En Japón, una mujer de 32 años ha celebrado una ceremonia simbólica de matrimonio con un personaje masculino creado mediante inteligencia artificial con ayuda de ChatGPT. Aunque no tiene validez legal, el evento ha despertado un intenso debate internacional sobre los límites entre tecnología, emociones humanas y nuevas formas de relación en la era digital.
La protagonista, Yurina Noguchi, decidió formalizar su vínculo con un personaje virtual tras meses de interacción emocional. Según Vanguardia, la ceremonia imitó todos los elementos de una boda tradicional, desde el vestido blanco hasta los votos y los anillos, aunque el ‘novio’ solo existía como avatar digital proyectado en un dispositivo.
El caso se viralizó rápidamente y fue cubierto por medios internacionales, que destacaron la singularidad del evento y su impacto en el debate sobre el futuro de las relaciones afectivas en un mundo cada vez más influenciado por la IA.

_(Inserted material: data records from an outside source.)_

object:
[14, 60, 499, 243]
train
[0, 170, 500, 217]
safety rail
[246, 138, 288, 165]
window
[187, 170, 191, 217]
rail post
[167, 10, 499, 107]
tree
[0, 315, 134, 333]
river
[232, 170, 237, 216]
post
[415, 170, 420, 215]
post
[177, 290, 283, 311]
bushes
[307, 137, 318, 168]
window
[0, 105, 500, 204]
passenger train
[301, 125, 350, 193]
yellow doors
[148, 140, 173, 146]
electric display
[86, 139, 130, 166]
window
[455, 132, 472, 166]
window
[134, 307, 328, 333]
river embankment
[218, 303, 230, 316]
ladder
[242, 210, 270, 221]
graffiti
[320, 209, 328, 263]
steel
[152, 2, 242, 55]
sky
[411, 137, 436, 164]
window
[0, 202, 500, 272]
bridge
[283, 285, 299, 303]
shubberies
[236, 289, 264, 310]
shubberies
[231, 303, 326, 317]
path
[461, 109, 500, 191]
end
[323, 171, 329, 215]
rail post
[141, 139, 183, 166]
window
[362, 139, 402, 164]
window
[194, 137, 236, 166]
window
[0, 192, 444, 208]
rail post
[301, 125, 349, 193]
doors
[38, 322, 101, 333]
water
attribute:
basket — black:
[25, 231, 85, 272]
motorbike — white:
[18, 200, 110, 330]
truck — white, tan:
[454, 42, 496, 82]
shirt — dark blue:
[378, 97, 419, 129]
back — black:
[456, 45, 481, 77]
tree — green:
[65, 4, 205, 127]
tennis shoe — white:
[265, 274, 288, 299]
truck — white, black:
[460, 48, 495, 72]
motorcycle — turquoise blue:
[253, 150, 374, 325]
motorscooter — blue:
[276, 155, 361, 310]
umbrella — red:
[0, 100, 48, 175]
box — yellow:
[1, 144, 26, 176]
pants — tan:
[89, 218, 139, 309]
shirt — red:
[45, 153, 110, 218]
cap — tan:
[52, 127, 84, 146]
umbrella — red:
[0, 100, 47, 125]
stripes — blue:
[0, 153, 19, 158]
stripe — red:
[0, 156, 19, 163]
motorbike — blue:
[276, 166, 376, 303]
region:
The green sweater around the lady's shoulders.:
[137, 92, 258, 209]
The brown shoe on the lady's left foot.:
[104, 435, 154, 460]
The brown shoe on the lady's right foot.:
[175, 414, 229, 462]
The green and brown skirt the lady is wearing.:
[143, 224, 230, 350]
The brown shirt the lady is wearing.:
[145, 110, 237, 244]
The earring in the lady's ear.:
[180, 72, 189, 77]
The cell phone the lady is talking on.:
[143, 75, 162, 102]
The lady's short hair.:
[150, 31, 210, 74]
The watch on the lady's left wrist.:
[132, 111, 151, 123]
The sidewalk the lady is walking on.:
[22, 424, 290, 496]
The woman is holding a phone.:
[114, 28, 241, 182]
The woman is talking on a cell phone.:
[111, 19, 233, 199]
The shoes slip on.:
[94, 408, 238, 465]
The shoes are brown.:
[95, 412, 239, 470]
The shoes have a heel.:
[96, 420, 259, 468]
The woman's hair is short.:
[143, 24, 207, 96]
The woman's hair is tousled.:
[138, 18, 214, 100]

La protagonista, Yurina Noguchi, residente en Japón, creó y personalizó a su ‘novio’ virtual -llamado Klaus o Lune Klaus, dependiendo de la fuente- utilizando herramientas de IA. Según este artículo, el personaje fue diseñado por ella misma y que la relación surgió tras una ruptura sentimental. Noguchi comenzó a interactuar con el chatbot de IA como forma de apoyo emocional. Con el tiempo, desarrolló un apego afectivo que la llevó a considerar a su personaje como pareja.
La ceremonia incluyó vestido de novia, intercambio de anillos, votos y el uso de realidad aumentada (AR) para representar al personaje digital durante el evento. En este artículo, Infobae detalla que la novia interactuó con la representación virtual mediante gafas de AR, lo que permitió ‘presenciar’ al novio durante la ceremonia. No existió reconocimiento legal del matrimonio; se trató de un acto simbólico con significado emocional para la protagonista.

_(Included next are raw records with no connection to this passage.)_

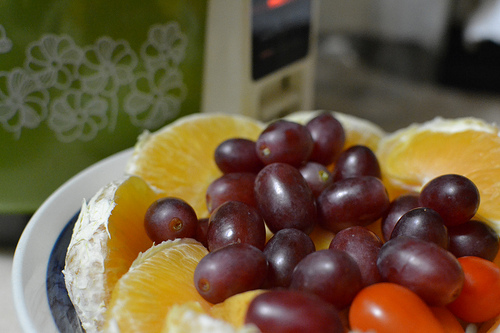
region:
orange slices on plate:
[83, 113, 482, 328]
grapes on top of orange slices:
[150, 121, 462, 319]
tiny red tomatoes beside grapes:
[345, 253, 499, 326]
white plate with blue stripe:
[18, 138, 268, 330]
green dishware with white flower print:
[1, 0, 206, 223]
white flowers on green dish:
[1, 25, 197, 155]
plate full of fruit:
[21, 109, 496, 332]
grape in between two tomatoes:
[355, 237, 498, 331]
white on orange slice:
[62, 168, 125, 322]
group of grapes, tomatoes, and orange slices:
[98, 101, 499, 332]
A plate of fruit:
[15, 94, 497, 331]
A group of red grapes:
[214, 136, 419, 246]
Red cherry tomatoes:
[359, 260, 499, 331]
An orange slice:
[76, 182, 152, 284]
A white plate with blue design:
[11, 188, 76, 331]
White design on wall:
[9, 30, 185, 126]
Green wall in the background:
[8, 140, 65, 176]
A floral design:
[26, 35, 87, 86]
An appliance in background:
[203, 2, 333, 110]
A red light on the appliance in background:
[256, 0, 315, 15]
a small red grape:
[146, 195, 194, 245]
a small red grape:
[194, 241, 267, 302]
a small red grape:
[209, 202, 264, 250]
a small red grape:
[247, 287, 339, 331]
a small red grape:
[294, 250, 362, 305]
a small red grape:
[257, 225, 313, 290]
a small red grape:
[253, 163, 315, 230]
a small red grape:
[204, 171, 257, 212]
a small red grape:
[215, 137, 262, 172]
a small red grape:
[257, 117, 312, 167]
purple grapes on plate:
[185, 90, 423, 297]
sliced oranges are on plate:
[47, 65, 263, 331]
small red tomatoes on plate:
[341, 243, 496, 328]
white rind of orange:
[81, 151, 119, 311]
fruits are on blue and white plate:
[27, 161, 482, 329]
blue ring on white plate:
[31, 183, 112, 328]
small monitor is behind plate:
[217, 0, 322, 105]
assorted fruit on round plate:
[70, 137, 412, 325]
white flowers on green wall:
[15, 26, 180, 152]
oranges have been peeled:
[80, 86, 308, 328]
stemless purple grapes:
[141, 114, 496, 328]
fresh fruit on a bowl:
[12, 106, 497, 331]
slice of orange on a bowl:
[64, 172, 159, 329]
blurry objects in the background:
[2, 2, 317, 246]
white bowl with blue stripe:
[13, 140, 136, 330]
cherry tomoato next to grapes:
[346, 283, 437, 332]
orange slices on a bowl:
[65, 110, 497, 332]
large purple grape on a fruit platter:
[254, 164, 317, 234]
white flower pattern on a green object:
[1, 18, 188, 140]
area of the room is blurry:
[310, 0, 497, 136]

La historia se viralizó en redes sociales y medios de todo el mundo se hicieron eco, convirtiéndose en un caso emblemático de las nuevas relaciones humano–IA.
Tendencia emergente
Aunque aún marginal, este tipo de relaciones humano–IA podría crecer a medida que los chatbots avanzados se vuelvan más accesibles, personalizados y emocionalmente sofisticados.

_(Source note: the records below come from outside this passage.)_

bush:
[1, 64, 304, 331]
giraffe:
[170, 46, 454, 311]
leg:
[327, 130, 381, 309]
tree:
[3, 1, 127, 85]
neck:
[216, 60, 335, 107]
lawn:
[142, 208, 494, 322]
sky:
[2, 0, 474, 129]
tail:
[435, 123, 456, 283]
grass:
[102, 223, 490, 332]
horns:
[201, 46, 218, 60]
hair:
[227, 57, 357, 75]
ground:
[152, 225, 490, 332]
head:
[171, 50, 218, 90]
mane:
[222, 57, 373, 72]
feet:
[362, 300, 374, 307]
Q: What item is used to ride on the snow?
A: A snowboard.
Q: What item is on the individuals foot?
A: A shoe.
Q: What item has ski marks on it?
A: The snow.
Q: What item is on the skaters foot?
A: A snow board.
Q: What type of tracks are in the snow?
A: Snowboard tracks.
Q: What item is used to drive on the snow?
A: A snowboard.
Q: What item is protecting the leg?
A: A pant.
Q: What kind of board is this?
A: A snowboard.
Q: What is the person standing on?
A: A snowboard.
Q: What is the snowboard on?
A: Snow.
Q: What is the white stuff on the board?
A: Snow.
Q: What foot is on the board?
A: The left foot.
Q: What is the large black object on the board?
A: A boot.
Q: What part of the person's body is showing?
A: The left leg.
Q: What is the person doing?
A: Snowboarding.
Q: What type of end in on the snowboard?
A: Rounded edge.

Necesidad de educación emocional digital
El caso subraya la importancia de comprender cómo funcionan las interacciones con IA: qué beneficios pueden aportar, qué límites tienen y qué riesgos psicológicos pueden generar. La alfabetización emocional en entornos digitales será clave para evitar dependencias o confusiones afectivas.
Regulación futura
Aunque la boda de Noguchi no tiene validez legal, podría impulsar debates sobre el marco ético y jurídico de las relaciones entre humanos y agentes digitales. Cuestiones como si deberían regularse estas ceremonias, cómo se protege a personas vulnerables o qué responsabilidades tienen las empresas que diseñan chatbots afectivos son cada vez más relevantes.